Data Visualization on Spotify's Progress Overtime
The skills I demoed here can be learned through taking Data Science with Machine Learning bootcamp with NYC Data Science Academy.
The medium through which we listen to music has been changing from cassette tapes, cds, mp3 players, and now to streaming services. Thus, it was only logical to explore the popular songs from Spotify, the leading music streaming market, if I wanted to explore the data trends in music and how it has changed over the past 10 years. If any trends exist among the features of the popular songs from the Spotify, it might be helpful to predict the future music trend for the entertainment business to be more successful.
First, I wanted to explore the most popular feature for past 10 years overall. According to the data, Memories by Maroon 5 turned out the be the most famous song for the past 10 years. Also, Katy Perry is the most popular artist with dance pop being the most popular genre.
Not only that, with the various characteristics of the song that Spotify offers, I was able to check the other popular features of the song. For example, BPM (beats per minute) of about 124 was the most common among the songs, and energy (the higher the value, the more energetic) was about 81.
Also, danceability (the higher the value, the easier it is to dance to the song), loudness (the higher the value, the louder the song), liveness (the higher the value, the more likely the song is a live recording), valence (the higher the value, the more positive mood for the song), duration (the length of the song), acousticness (the higher the value, the more acoustic the song is), and speechiness (the higher the value, the more spoken word the song contains) was 69, -5, 10, 45, 220, 3.4, and 5, respectively. With this data, the most popular features were revealed, but how did the features change over the span of 10 years?

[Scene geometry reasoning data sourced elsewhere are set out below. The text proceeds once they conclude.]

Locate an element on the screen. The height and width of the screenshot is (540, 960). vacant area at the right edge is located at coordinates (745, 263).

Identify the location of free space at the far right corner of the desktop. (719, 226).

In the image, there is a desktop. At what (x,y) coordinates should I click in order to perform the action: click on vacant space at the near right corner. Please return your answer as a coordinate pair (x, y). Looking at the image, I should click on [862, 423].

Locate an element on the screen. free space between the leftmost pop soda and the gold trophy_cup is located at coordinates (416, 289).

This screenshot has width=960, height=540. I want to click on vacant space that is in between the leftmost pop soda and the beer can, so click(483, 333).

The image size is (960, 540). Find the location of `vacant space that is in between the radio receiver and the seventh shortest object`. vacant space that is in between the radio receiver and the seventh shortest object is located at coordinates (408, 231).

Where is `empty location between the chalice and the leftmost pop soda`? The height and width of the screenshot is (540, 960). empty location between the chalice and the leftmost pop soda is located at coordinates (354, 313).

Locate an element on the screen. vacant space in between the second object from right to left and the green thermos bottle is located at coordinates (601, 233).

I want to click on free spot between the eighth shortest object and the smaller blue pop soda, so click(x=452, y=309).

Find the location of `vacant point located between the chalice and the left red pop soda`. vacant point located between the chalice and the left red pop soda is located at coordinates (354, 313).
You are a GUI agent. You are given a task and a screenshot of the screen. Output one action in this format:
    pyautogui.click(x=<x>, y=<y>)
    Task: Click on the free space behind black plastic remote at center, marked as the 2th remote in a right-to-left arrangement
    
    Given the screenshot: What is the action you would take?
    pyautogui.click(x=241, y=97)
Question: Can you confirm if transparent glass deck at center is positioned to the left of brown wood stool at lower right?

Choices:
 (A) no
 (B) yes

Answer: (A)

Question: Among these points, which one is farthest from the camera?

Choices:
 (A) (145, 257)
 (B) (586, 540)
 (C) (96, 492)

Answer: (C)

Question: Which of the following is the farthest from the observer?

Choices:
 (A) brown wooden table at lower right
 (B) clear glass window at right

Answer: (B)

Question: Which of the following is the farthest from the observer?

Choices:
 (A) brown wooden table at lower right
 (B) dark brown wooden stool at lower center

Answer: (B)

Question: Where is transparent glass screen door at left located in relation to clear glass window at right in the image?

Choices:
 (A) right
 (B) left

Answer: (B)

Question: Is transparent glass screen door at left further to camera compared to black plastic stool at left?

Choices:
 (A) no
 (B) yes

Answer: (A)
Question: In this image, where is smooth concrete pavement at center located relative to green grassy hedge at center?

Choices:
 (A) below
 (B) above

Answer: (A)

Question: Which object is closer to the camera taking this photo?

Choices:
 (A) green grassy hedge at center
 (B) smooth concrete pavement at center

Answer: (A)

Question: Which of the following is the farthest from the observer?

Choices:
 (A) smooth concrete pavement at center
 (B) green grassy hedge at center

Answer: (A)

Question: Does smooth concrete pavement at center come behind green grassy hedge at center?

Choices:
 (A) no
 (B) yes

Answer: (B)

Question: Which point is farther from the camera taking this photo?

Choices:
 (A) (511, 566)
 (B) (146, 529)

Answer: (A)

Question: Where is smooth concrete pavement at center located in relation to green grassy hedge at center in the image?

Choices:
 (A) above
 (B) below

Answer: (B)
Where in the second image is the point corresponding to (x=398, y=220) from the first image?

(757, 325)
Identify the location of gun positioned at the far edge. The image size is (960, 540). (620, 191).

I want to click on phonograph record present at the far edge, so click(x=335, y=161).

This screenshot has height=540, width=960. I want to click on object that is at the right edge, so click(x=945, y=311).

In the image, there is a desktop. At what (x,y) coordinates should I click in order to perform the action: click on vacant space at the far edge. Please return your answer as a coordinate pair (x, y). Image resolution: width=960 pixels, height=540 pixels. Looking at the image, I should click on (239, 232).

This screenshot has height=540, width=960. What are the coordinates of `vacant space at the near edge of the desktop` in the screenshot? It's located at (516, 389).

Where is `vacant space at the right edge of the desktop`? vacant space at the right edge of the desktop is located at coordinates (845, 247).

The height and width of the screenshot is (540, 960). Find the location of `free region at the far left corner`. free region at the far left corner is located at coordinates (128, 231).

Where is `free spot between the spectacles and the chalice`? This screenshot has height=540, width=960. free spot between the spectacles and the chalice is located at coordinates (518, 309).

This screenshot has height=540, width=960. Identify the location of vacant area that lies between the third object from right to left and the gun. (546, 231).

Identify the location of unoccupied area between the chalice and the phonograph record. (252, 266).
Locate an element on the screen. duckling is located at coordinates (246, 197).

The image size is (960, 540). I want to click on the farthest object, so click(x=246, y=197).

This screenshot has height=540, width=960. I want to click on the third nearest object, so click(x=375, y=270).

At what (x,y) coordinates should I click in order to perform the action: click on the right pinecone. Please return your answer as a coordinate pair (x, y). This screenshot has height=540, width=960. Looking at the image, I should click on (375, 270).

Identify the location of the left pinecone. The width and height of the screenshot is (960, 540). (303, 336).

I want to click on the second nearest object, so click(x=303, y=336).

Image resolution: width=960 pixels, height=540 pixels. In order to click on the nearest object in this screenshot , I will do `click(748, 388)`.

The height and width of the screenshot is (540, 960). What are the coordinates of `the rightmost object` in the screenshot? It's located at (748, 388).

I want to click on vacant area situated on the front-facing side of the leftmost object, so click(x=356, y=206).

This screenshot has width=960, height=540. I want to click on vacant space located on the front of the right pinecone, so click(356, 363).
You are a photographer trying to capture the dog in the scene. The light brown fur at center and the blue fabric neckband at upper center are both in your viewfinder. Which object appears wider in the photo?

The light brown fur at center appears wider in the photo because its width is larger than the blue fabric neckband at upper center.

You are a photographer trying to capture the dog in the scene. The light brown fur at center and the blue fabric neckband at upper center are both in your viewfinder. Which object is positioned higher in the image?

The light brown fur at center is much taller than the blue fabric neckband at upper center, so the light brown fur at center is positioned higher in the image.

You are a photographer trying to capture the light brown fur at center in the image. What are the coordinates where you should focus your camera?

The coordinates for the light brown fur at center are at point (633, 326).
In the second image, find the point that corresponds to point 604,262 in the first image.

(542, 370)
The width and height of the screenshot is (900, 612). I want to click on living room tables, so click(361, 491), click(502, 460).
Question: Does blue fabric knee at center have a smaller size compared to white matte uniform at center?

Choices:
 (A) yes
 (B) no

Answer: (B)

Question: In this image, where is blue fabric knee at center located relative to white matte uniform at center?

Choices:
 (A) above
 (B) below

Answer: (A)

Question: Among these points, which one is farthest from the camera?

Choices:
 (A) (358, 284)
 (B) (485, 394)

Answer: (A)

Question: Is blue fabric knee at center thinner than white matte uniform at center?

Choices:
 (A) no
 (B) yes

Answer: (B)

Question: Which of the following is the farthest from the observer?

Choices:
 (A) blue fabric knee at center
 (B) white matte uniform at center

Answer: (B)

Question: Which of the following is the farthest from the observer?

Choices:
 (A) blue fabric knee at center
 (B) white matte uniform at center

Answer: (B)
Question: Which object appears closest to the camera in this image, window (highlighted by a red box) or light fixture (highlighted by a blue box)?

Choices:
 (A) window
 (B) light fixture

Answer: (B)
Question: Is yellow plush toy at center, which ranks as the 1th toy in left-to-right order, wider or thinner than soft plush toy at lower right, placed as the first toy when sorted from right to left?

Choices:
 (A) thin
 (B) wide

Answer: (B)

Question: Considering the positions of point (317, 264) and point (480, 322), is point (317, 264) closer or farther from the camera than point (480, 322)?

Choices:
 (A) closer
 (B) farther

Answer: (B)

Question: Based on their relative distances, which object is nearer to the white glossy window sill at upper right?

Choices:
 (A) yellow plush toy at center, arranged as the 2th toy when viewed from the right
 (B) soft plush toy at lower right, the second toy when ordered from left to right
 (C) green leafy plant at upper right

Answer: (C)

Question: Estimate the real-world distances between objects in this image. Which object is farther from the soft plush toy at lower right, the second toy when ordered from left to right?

Average of Each Feature Every Year
It led me to check by observing the average of each feature every year.
BPM seemed like it was getting higher until the year of 2014 but started decreasing, while energy tends to keep on decreasing. Danceability started increasing significantly starting from the year of 2013, and the loudness has been fluctuating since the year of 2014. Liveness has been decreasing since 2016, valence has been fluctuating since 2015, and duration tended to decrease since 2015, meaning people are preferring shorter songs. While the acousticness significantly increased in 2018, speechiness fluctuated but seems to be on a general decline since 2017.
After exploring the change in trends annually, I also started wondering: how much does each feature contribute to the popularity of the song?
I decided to create scatterplots and density maps to more accurately identify the frequency of a feature’s value against the popularity of the song and checked the approximated median of the most dense area. Surprisingly, all of the features seem to be the most dense near the values in the 70s, which indicates that songs with popularity values around 70 have more mainstream characteristics than the ones on either extreme side of the popularity spectrum.
But is there any correlation between the features? Over the span of 10 years all together, there seems to be no strong correlation between year and features or popularity and features. However, among the features, energy and loudness, danceability and valence, and energy and acousticness seem to have correlations.
With the data analyzed above, I was able to explore the trend of music in past 10 years. However, this made me want to go more in depth dataset-wise by comparing data with the Billboard’s chart of 10 years, or with the list of songs that got an award to see if any other trends exist between them.